À côté de la grande personnalité des premiers abbés de Pontigny, de la générosité des seigneurs du voisinage et de la protection des rois de France, un autre événement allait accroître sa célébrité et, par là même, consolider sa puissance et sa fortune tout au long du xiiie siècle : ce fut le rôle que joua l’abbaye dans la querelle qui opposa les archevêques de Cantorbéry aux rois d’Angleterre. En effet en 1164 Thomas Becket, en pleine lutte contre Henri II, demanda asile aux moines de Pontigny et vint s’y réfugier[10]. Cependant les menaces répétées du souverain anglais qui réclamait à Pontigny d’expulser l’archevêque sous peine de faire chasser les Cisterciens d’Angleterre[11], firent partir ce dernier en 1166 ; il alla alors se réfugier à Sainte-Colombe de Sens. Le deuxième archevêque de Cantorbéry à trouver asile à Pontigny fut Étienne Langton qui y vint lorsque Jean Sans Terre refusa de le reconnaître et y vécut cinq ans[12]. En remerciement, en 1222 il accorda une rente annuelle de cinquante marcs sterlings à l’abbaye[13]. Enfin Edme, élu primat de Cantorbéry en 1233, quitta, sans le consentement du roi, l’Angleterre en 1240 et se rendit à Pontigny, où il séjourna. Or six ans plus tard il fut canonisé. Lors de la cérémonie qui se déroula à Pontigny, où ce prélat vécut deux ans et fut enterré, on put voir Louis IX et sa cour. À dater de cette époque Pontigny, qui prit le vocable de Saint-Edme, devint un lieu de pèlerinage très fréquenté, ce qui amena une nouvelle source de profit pour le monastère et lui permit de ne pas connaître les difficultés qui s’abattirent au xive siècle sur bon nombre de monastères cisterciens.

Ainsi l’histoire de Pontigny, au cours des xiie et xiiie siècles, est celle de l’essor d’une petite colonie cistercienne qui, grâce à sa nouvelle conception de l’idéal monastique plus en accord avec les aspirations de la société contemporaine, grâce aussi à l’appui des grands seigneurs et de la papauté, grâce enfin à la célébrité que lui donna la canonisation de saint Edme, sut drainer vers elle les dons et bâtir ainsi une puissance foncière solide dont il nous faut voir le détail maintenant.
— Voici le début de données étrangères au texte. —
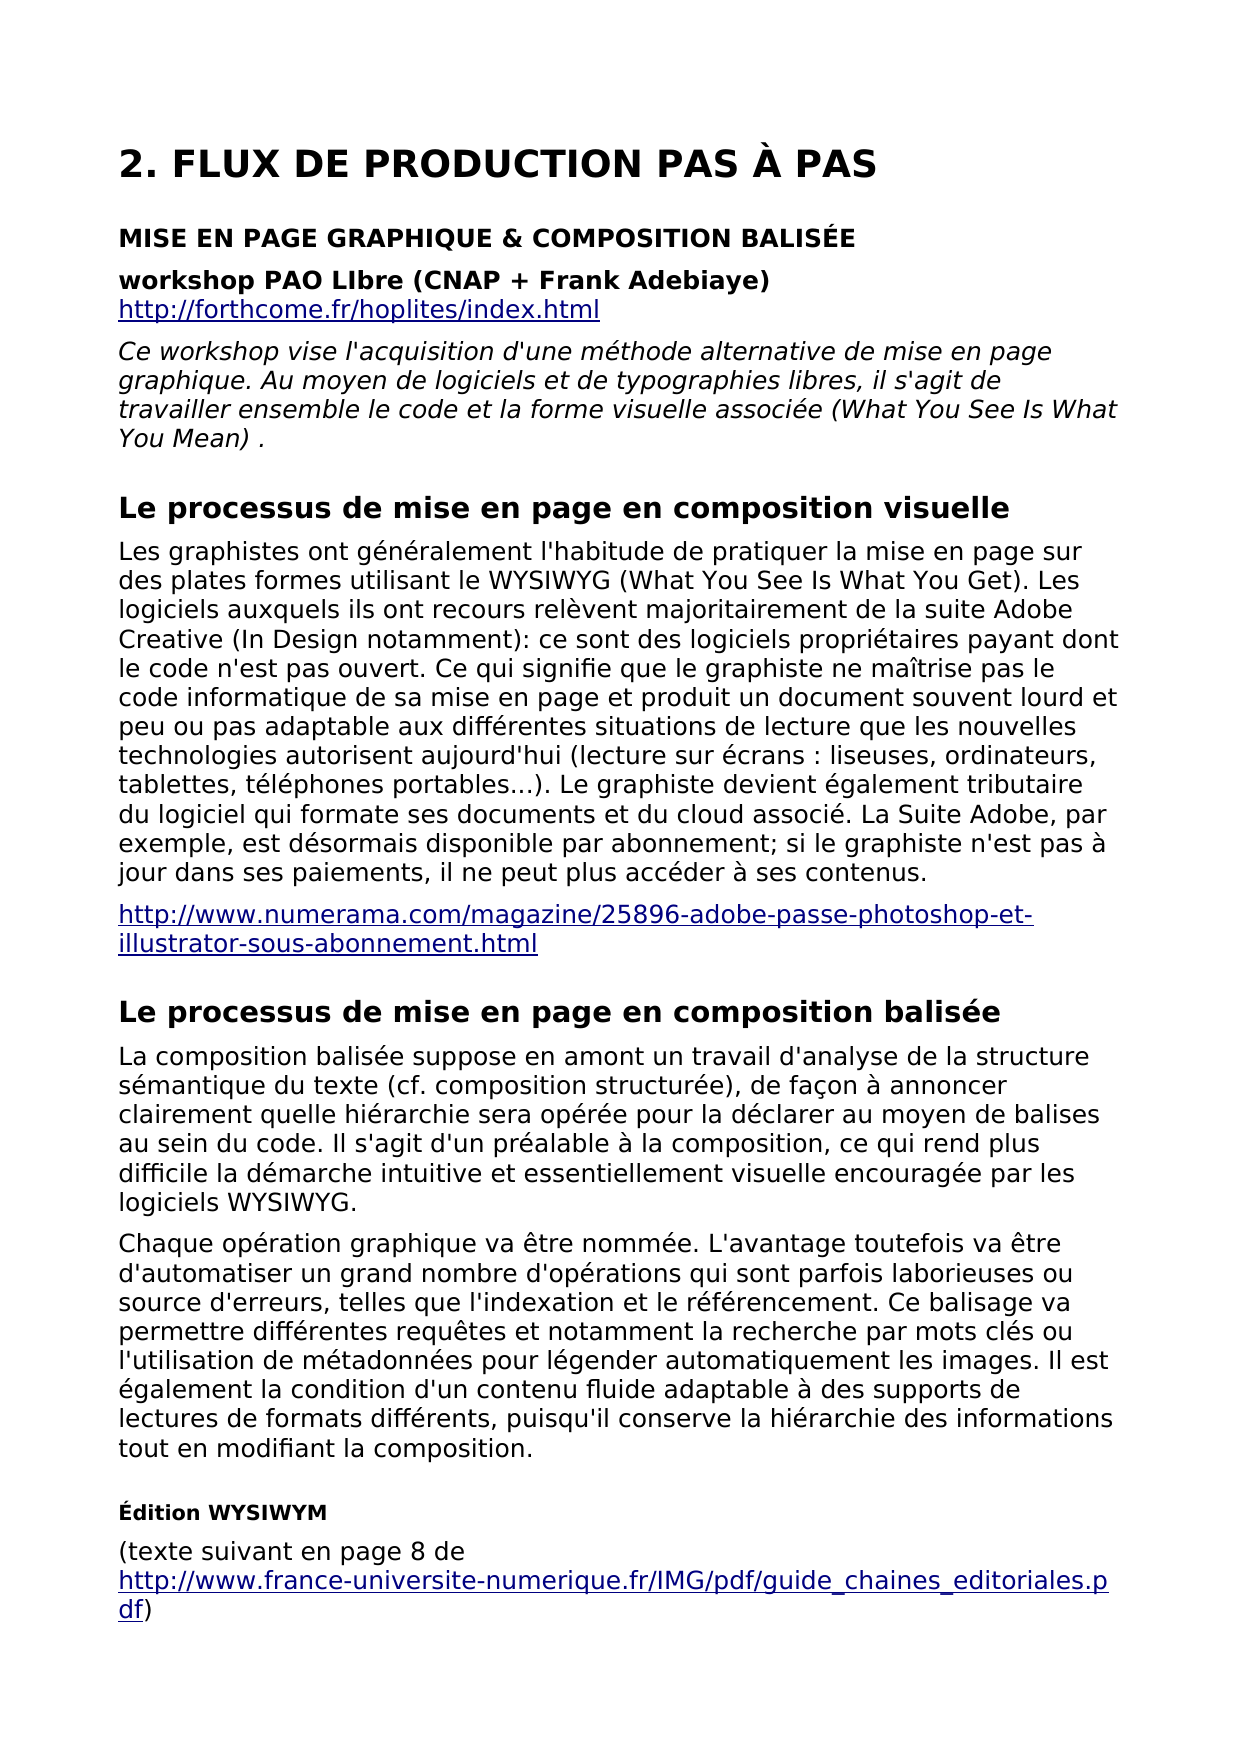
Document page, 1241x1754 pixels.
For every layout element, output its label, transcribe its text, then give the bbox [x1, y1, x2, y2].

  1. U. Berlière, Les origines de Cîteaux et l’ordre bénédictin au douzième siècle, dans Revue d’hist. ecclésiastique, t. 1,1900, p. 448-471 et II, 1901, p. 253-290.
  2. Canivez, Statuta…, p. 13, n° 15.
  3. N-84.
  4. Voir Chaillou des Barres, Histoire de l’abbaye de Pontigny.
  5. Canivez, Statuta…, p. 17, n° 18.
  6. Arch. dép. de l’Yonne, H 1403.
  7. Archdale A. King, Cîteaux and her elder daughters, p. 148 et suiv.
  8. Guillaume, abbé de 1136 à 1165.
  9. Voir la carte qui a été dressée d’après le registre de l’état des fondations l’ordre de Cîteaux, Arch. dép. de la Côte d’Or, 11 H 2.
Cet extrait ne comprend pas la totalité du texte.